▶ Complete the following
1 - In the essay on desert rock, what name does the gardening center give the rock in the yard?
2 - Quote the essay on desert rock word for word, starting at "Let's check another" and ending at "couple million years.".

▶ Page excerpt
--------------------------------

As the last cool light fades behind the tortoiseshell mountains to the east, rose and deep rose, my eyes fall to the sharp blood-colored rock, spread like a shallow stream across my yard. The gardening center calls it "Apache brown," though really it was only solidly brown when it was first delivered, covered with a thin film of dirt. Now, after a winter full of rain and sometimes snow, the angular rocks vary in color from the marbled slice of lean beef to the translucent red of merlot, here and there a salt-white shard or peppered shank. It makes me hungry.

Tonight, then, I dine on the delicious narratives and quenching photographs of my handy Audubon Society Field Guide to North American Rocks and Minerals, eleventh printing. I'm searching for these rocks—their elemental origins and from where they're quarried locally—but don't make it very far before finding this line: "Each mineral deposit originates in a distinct manner, either precipitating out of a low-temperature solution, forming at depth under great heat and pressure, or crystallizing from hot liquids or gases of magmatic origin."

Mind you, I've never studied geology, but I'm pretty sure that means minerals, and the rocks they conspire to form, are the product of the earth's energy. They are, in effect, the energy itself.

Geologists and other scholars of the hard ground beneath our feet are now thinking, "Duh, just look at carbon, or chalk even"—two of our more organic rocks, the former of which powers the global electric utility industry, for example.

Let's check another book—the Arizona-Sonora Desert Museum's marvelously comprehensive and imminently readable A Natural History of the Sonoran Desert, first edition—and another quote: "The recent geologic history of the Sonoran Desert includes an event unique in all the world. This 'Basin and Range disturbance' was the culmination of several events that have taken place over the last 40 million years."

Forty million years. The slow curve of Apache brown running from the low stucco wall lining my front porch to the flat gray sidewalk a few feet off the street, some sixteen feet, is 40 million years old, give or take a couple million years.

The fist-sized rock I just set beyond the keyboard, to study its geometric shape and menu of terrestrial colors, embodies 40 million years of energy. I was once told never to use "wow" in an essay. I'm using it now: Wow. And there's a poem in that simple reality, as well. Okay, there's every poem ever written in that, I agree. But there's one poem specifically I'm thinking of—and at the risk of copyright infringement, include it here:

Cascadilla Falls
by A.R. Ammons

I went down by Cascadilla
Falls this
evening, the
stream below the falls,
and picked up a
handsized stone
kidney-shaped, testicular, and

thought all its motions into it,
the 800 mph earth spin,
the 190-million-mile yearly
displacement around the sun,
the overriding
grand
haul

of the galaxy with the 30,000
mph of where
the sun's going:
thought all of the interweaving
motions
into myself: dropped

the stone to a dead rest:
the stream from other motions
broke
rushing over it:
shelterless,
I turned

to the sky and stood still:
oh
I do
not know where I am going
that I can live my life
by this single creek.

--------------------------------

▶ Record set

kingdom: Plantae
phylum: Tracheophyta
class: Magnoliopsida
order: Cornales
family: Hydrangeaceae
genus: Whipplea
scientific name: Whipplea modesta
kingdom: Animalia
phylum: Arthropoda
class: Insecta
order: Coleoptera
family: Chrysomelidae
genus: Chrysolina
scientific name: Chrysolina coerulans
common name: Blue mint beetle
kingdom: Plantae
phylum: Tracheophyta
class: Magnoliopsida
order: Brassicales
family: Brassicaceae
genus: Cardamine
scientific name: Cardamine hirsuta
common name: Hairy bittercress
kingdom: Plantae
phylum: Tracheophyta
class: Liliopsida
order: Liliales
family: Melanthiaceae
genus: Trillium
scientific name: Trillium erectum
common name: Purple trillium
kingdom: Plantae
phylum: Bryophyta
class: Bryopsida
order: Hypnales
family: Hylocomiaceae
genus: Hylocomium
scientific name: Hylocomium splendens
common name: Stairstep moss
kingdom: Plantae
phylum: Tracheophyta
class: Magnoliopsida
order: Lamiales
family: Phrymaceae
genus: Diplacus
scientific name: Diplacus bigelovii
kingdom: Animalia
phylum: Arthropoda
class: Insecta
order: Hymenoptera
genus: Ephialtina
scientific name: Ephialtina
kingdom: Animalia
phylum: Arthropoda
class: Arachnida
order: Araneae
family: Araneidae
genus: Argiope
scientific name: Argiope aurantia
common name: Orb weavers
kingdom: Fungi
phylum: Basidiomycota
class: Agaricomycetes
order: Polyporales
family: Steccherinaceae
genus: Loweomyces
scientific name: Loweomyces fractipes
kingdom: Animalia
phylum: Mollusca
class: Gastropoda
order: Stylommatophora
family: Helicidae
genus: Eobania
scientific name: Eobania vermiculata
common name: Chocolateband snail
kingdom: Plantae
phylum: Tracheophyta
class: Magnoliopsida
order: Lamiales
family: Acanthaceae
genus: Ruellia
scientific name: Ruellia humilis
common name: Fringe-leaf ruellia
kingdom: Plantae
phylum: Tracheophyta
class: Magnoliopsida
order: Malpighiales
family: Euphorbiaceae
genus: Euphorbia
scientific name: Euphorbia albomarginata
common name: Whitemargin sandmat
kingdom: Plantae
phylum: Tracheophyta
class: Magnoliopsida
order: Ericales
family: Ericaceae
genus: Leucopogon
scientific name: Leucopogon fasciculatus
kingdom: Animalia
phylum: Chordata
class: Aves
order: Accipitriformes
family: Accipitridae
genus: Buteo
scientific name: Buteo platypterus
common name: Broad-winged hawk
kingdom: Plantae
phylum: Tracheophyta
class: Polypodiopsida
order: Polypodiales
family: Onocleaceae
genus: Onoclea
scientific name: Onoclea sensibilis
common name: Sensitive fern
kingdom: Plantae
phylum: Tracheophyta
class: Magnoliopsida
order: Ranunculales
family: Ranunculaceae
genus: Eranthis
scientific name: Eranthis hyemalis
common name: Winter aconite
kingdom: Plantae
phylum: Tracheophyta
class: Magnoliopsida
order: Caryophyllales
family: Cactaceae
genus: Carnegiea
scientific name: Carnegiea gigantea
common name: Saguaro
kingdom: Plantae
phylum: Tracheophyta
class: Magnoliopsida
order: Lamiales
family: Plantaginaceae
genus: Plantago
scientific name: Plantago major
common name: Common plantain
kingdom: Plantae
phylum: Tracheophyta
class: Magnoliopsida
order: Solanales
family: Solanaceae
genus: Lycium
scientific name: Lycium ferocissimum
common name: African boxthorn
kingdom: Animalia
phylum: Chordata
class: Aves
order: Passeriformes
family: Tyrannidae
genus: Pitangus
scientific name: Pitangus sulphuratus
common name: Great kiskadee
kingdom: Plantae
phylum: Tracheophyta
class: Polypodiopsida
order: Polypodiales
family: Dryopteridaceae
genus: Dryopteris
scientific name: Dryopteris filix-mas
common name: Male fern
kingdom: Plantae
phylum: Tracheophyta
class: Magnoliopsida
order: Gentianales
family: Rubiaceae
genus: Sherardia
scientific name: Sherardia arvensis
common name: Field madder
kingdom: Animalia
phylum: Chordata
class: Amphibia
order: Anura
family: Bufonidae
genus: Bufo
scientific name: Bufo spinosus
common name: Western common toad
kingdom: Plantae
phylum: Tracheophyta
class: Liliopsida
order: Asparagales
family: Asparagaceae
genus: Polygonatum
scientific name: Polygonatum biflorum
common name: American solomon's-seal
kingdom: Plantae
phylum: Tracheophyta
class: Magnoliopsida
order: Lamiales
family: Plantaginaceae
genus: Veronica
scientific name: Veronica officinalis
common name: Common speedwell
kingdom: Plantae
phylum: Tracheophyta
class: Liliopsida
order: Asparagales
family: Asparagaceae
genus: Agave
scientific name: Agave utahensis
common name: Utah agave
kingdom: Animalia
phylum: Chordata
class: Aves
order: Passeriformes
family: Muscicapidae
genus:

--------------------------------

▶ Full answers
1 - Apache brown

2 -
Let's check another book—the Arizona-Sonora Desert Museum's marvelously comprehensive and imminently readable A Natural History of the Sonoran Desert, first edition—and another quote: "The recent geologic history of the Sonoran Desert includes an event unique in all the world. This 'Basin and Range disturbance' was the culmination of several events that have taken place over the last 40 million years."

Forty million years. The slow curve of Apache brown running from the low stucco wall lining my front porch to the flat gray sidewalk a few feet off the street, some sixteen feet, is 40 million years old, give or take a couple million years.